This month’s Paper of the Month on early-stage rectal cancer compares radical surgical resection with short-course radiotherapy and TREC.
Radical surgery versus organ preservation via short-course radiotherapy followed by transanal endoscopic microsurgery for early-stage rectal cancer (TREC): a randomised, open-label feasibility study. Published: The Lancet 10 Dec 2020, https://doi.org/10.1016/S2468-1253(20)30333-2
What is known about this subject?
The standard care for early rectal cancer is radical surgical resection according to the total mesorectal excision (TME) principles which comes with a mortality risk of around 2% and considerable short-term morbidity as well as long term bowel, bladder, and sexual dysfunction affecting patients’ QOL. There has been an increasing interest in the primary organ preservation approach for early rectal cancer, but this lacked the support of high-quality evidence.
Method and outcomes
Multicentre randomised, open-label feasibility study done at 21 tertiary referral centres in the UK.
The study also included a non-randomised prospective registry including patients for whom randomisation was considered inappropriate because of a strong clinical indication for one treatment group.
Patients aged 18 or older with early rectal cancer (T2 or lower, N0, a maximum diameter of 30 mm and no metastasis)
Organ preservation (via short-course (25 Gy over 5-7 days) radiotherapy followed by delayed transanal endoscopic microsurgery (8-10 weeks following completion of RT).

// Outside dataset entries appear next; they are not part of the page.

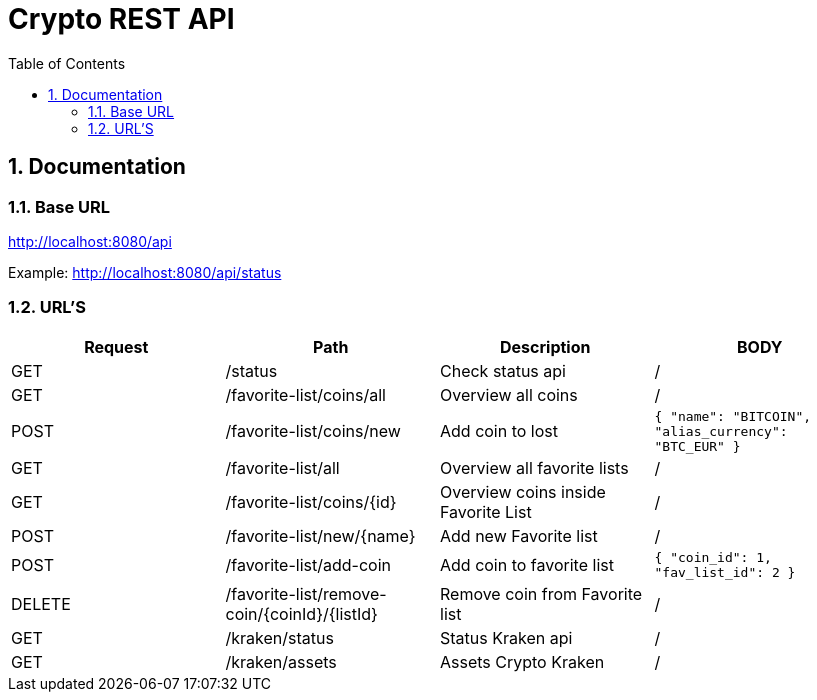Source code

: :toc: left
:sectnums:
:icons: font
:source-highlighter: highlightjs

:source-highlighter: rouge
:rouge-style: thankful_eyes

= Crypto REST API

== Documentation

=== Base URL

link:http://localhost:8080/api[]

Example:
link:http://localhost:8080/api/status[^]

=== URL'S

[format=dsv, separator=$]
|===
*Request* $ *Path* $ *Description* $ *BODY*
// TEMPLATE
// Request $ Path $ Description $ BODY 

// API BALJIT -------------------------------------------------------------
GET $ /status $ Check status api $ /

GET $ /favorite-list/coins/all $ Overview all coins $ /

POST $ /favorite-list/coins/new $ Add coin to lost $ ```{ "name": "BITCOIN", "alias_currency": "BTC_EUR" } ```

GET $ /favorite-list/all $ Overview all favorite lists $ /

GET $ /favorite-list/coins/{id} $ Overview coins inside Favorite List $ /

POST $ /favorite-list/new/{name} $ Add new Favorite list $ /

POST $ /favorite-list/add-coin $ Add coin to favorite list $  ```{ "coin_id": 1, "fav_list_id": 2 }```

DELETE $ /favorite-list/remove-coin/{coinId}/{listId} $ Remove coin from Favorite list $ /

GET $ /kraken/status $ Status Kraken api $ /

GET $ /kraken/assets $ Assets Crypto Kraken $ /

// API ?-------------------------------------------------------------


|===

Radical surgery (TME) without preoperative chemoradiotherapy.
The cumulative randomisation at 12, 18, and 24 months.
The secondary outcomes included different measures of safety and efficacy.
- From 152 eligible patients identified:
- 55 randomised, 68 recruited to non-randomised registry, and 29 (19%) declined.
- Randomised group: 27 organ preservation and 28 TME at 15 sites.
- Non-randomised registry: 61 organ preservation and 7 TME at 17 sites.
- The cumulative randomisation at 12, 18, 24, and 36 months was 18, 31, 39, and 55 patients.
- Organ preservation:
- Compliance with the decision to organ preservation was high in both groups: 85% in randomised and 90% in the non-randomised group.
- Organ preservation was achieved in 19 (70%) in randomised and 56 (92%) in the non-randomised group.
- High-risk features were present in 24 (86%) of TME (no radiotherapy) versus 16 (59%) of organ preservation (after radiotherapy) group (p=0.03)
- Pathological complete response in organ preservation groups:
- 8 (30%) of the randomised group. 25 (41%) of non-randomised group
- Survival (Median follow-up 4.28 years) in the randomised group:
- Overall survival and DFS: no significant difference between groups
- Local recurrence: 3 (11%) in organ preservation (2 salvageable) vs 0 in TME
- Systemic metastasis: 3 (11%) in organ preservation vs 2 (7%) in TME
- Serious adverse events:
- Randomised group: 4 (15%) in organ preservation vs 11 (39%) in TME (p=0.04)
- Non-randomised group: 10 (16%) in organ preservation vs 1 (14%) in TME
- PROMS (overall QOL, role, social and emotional function, body image and health anxiety) and symptoms (diarrhoea, stool frequency, urinary incontinence, embarrassment about bowel function):
- 90% or greater probability of superiority for organ preservation at 36 months in many PROMs when compared to TME group.
Implications for colorectal practice?
The TREC study is the first study to randomly assign patients with early-stage rectal cancer to organ preservation (via short-course radiotherapy and delayed transanal endoscopic microsurgery) or radical surgery (total mesorectal excision) without preoperative chemoradiotherapy.
The study has shown the feasibility of developing multidisciplinary organ preservation teams, opening sites and recruiting patients into a randomised trial design.
The study has also shown that short-course radiotherapy followed by transanal endoscopic microsurgery (TEMs) achieves a high level of organ preservation with less morbidity and better QOL when compared to TME surgery for early rectal cancer. 37.5% of patients in this group achieved pathological complete response following short-course radiotherapy.
These results support the use of organ preservation surgery in patients considered unfit for radical surgery, and also the need for further research to look at the oncological outcomes of different organ preservation surgery for early rectal cancer.